Engineer in Tokyo

TIL: Apr 29, 2025 - Weekly Reading: Go ABI/GC hacks and MCP

These are some of the things I was reading this last week or so.

Programming

  • Cheating the Reaper in GoMiguel Young de la Sota

    This is an good post that build’s on Miguel’s previous post Things You Never Wanted To Know About Go Interfaces. It discusses how to implement an “arena” in Go, which is a memory management data structure that is useful for assigning objects to a specific region in memory which can be allocated and freed all at once when it’s no longer needed.
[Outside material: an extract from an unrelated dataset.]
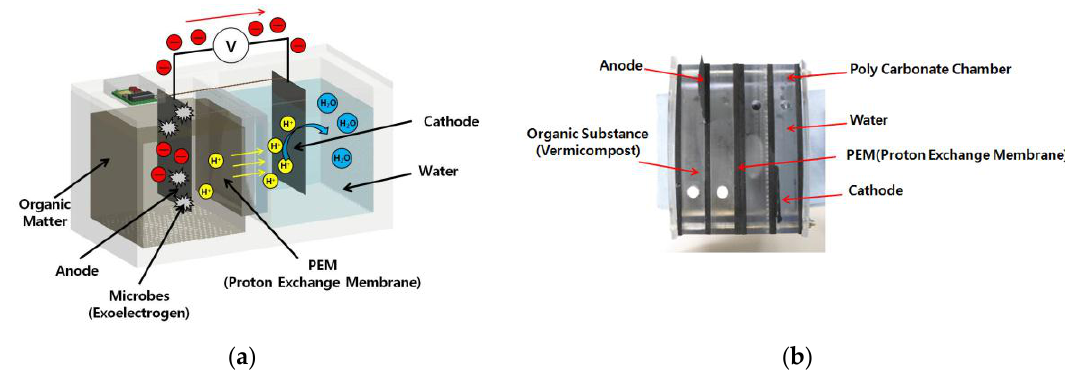
Figure 1. Batch-mode microbial fuel cell (MFC): ( a ) Working principle; ( b ) Developed prototype.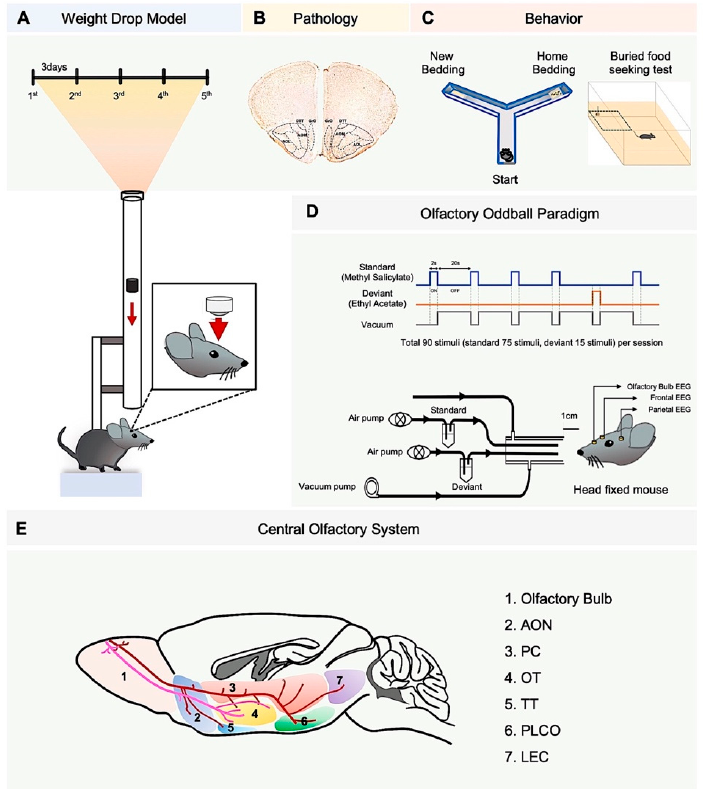
Figure 1. Weight ‐ drop model of traumatic brain injury (TBI) and experiment workflows. ( A ) Mice experienced 5 weight ‐ drop ‐ induced TBI events. ( B ) Brain tissue was analyzed from postmortem WT mice ( N = 5 Control, N = 5 TBI) within 5 days after 5th TBI. ( C ) Living WT mice underwent Y maze behavioral test ( N = 5 Control, N = 6 TBI) and buried ‐ food ‐ seeking test ( N = 6 Control, N = 6 TBI). ( D ) A simplified diagram of the olfactometer used to deliver the two odor stimuli. Schematic overview of the two ‐ odor olfactory oddball paradigm ( upper panel ). Odor ‐ evoked electrophysiology data of Thy1 mice was collected by using a two ‐ odor olfactory oddball paradigm ( N = 4 Control, N = 10 TBI) ( lower panel ). ( E ) A schematic diagram of the central olfactory system. Axonal projections from the olfactory bulb reach a number of areas, including the anterior olfactory nucleus (AON), pyriform cortex (PC), olfactory tubercle (OT), tenia tecta (TT), lateral entorhinal cortex (LEC), and cortical amygdala (PLCo).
    I hadn’t heard of this data structure before, but it might be fun to try to implement in Rust later.

Model Context Protocol

  • Introducing the Model Context ProtocolAnthropic

    This is a blog post introducing Anthropic’s Model Context Protocol (MCP). It’s used to allow you to set up data sources that can then be used to provide data to a AI model via a prompt’s context. MCP allows models to have a unified API to get data rather than having to build custom integrations for each data source.

    There are a bunch of reference MCP server implementations for things like git repositories, databases, etc. These servers seems a lot like LSP servers in how they could be used; at least by programmers for coding.

  • pprofの結果を出力するMCPサーバーを作って自律的にパフォーマンス改善を行う (Japanese) – yudppp

    One related project that caught my eye was pprof-mcp-agent which is a MCP server that can be used to analyze performance Go programs by providing pprof profiles to AI models.

  • A Deep Dive Into MCP and the Future of AI ToolingYoko Li (Andreessen Horowitz).

    I’m not a big fan of Andreessen Horowitz, but this is a good overview of MCP and how it was indeed inspired by LSP. It does a much better job than the Anthropic post of explaining the motivation behind MCP and showing some examples of how it could be used.

    It does indeed seem pretty powerful but I’m kind of skeptical when a VC company gets this excited about a technology. The kind of data that a AI model company could hoover up from MCP servers seems pretty scary to me.

  • AI Model Context Protocol (MCP) and SecurityOmar Santos (Cisco)

    This post outlines some of the security risks of using MCP servers. Since MCP servers can do just about anything there is a real risk of inadvertently doing something you didn’t intend to do. I’m not sure how prevalent fine-grained access control is in the MCP server implementations, but it seems like it would be a good idea if you could restrict the server to only a subset of what it’s actually capable of doing.